Spring officially starts on the 20th March this year, signalling the end of winter and the oncoming summer. Most dogs love spring as they can spend longer outside, enjoying the warmer weather and longer days. In fact it’s thought that some dogs actually get ‘spring fever’ where they get so enthusiastic about the change in season that they can’t control their excitement. Dogs with spring fever are full of life and excess energy, so need extra attention and energetic activities to prevent them from becoming destructive. However, there are some spring activities and seasonal changes which can affect you and your dog, so here’s our short list to things to watch out for in spring:
- If you are planning a big session of spring cleaning, make certain that the cleaning products you plan to use are safe for your dog, there are a number of household chemicals that can harm your dog. Avoid direct contact with bleach, ammonia, chlorine, glycol ethers and formaldehyde.
- Some seasonal allergies start in the spring, so if you notice your dog is sneezing, itching or scratching, it may be time to investigate whether he has an allergy to a specific plant or species (try avoiding certain dog walks to see if he improves and discuss it with your vet if the symptoms worsen). It may be worth checking if his flea and tick programme is up to date as late spring is when these insects will start to multiply.

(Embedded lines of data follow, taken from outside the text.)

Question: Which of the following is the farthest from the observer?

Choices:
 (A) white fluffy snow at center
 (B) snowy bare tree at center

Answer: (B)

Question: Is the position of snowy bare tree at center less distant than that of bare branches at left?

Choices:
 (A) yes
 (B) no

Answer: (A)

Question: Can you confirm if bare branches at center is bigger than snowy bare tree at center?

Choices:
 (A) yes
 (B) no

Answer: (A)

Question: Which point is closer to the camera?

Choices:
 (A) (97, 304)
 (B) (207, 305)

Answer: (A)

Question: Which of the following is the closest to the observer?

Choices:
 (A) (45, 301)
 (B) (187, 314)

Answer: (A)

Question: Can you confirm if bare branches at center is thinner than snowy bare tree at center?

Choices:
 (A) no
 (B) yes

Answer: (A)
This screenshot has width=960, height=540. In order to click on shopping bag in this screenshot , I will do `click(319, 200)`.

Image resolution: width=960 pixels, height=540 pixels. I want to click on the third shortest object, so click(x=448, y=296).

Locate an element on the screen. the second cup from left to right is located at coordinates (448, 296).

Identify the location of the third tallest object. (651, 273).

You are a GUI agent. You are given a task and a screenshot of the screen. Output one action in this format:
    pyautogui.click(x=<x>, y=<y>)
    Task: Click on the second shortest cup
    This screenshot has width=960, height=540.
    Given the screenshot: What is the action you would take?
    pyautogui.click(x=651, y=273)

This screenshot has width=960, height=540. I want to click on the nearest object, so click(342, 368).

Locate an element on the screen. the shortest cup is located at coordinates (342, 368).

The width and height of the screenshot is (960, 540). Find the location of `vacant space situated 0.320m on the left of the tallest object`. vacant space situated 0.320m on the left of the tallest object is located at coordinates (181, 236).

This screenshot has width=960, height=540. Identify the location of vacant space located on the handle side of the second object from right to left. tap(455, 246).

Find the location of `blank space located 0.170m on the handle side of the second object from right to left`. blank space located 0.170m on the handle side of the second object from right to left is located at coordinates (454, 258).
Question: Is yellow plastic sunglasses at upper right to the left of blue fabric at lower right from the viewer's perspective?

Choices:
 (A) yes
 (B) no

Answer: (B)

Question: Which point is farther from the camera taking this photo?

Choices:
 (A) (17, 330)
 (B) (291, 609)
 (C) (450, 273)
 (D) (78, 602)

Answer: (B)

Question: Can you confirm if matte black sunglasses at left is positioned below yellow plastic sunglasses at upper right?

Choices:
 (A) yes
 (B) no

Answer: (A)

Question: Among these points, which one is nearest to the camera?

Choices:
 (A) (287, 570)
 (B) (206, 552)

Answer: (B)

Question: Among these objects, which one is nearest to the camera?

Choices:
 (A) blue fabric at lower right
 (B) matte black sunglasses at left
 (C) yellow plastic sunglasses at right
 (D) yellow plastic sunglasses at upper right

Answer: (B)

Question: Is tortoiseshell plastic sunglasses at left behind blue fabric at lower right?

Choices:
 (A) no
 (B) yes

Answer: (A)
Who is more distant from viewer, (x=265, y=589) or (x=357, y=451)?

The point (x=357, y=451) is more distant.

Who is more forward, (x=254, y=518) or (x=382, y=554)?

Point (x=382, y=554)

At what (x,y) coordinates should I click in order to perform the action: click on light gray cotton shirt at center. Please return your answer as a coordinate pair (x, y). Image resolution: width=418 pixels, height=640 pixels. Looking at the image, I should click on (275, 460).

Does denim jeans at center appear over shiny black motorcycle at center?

- Watch out for more traffic on the road as the daylight lengthens. A recent American study found that the number of fatal accidents increases in the first six days after the clocks change in spring, so keep your dog under control when on roads and safely on pavements wherever possible in spring.
- Spring flowers are one of the colourful signs from nature that winter is gone, but unfortunately there are a number of poisonous spring flowers that your dog might decide to dig up and eat. Try to keep him away from lilies, daffodils, spring bulbs and azaleas as these could all harm your dog.
- Be ready for the mud. One downside to spring is the rain and then the mud that sticks to your dog, so rinsing muddy paws and keeping dog towels ready to take the worst off before he comes in can help to reduce the cleaning.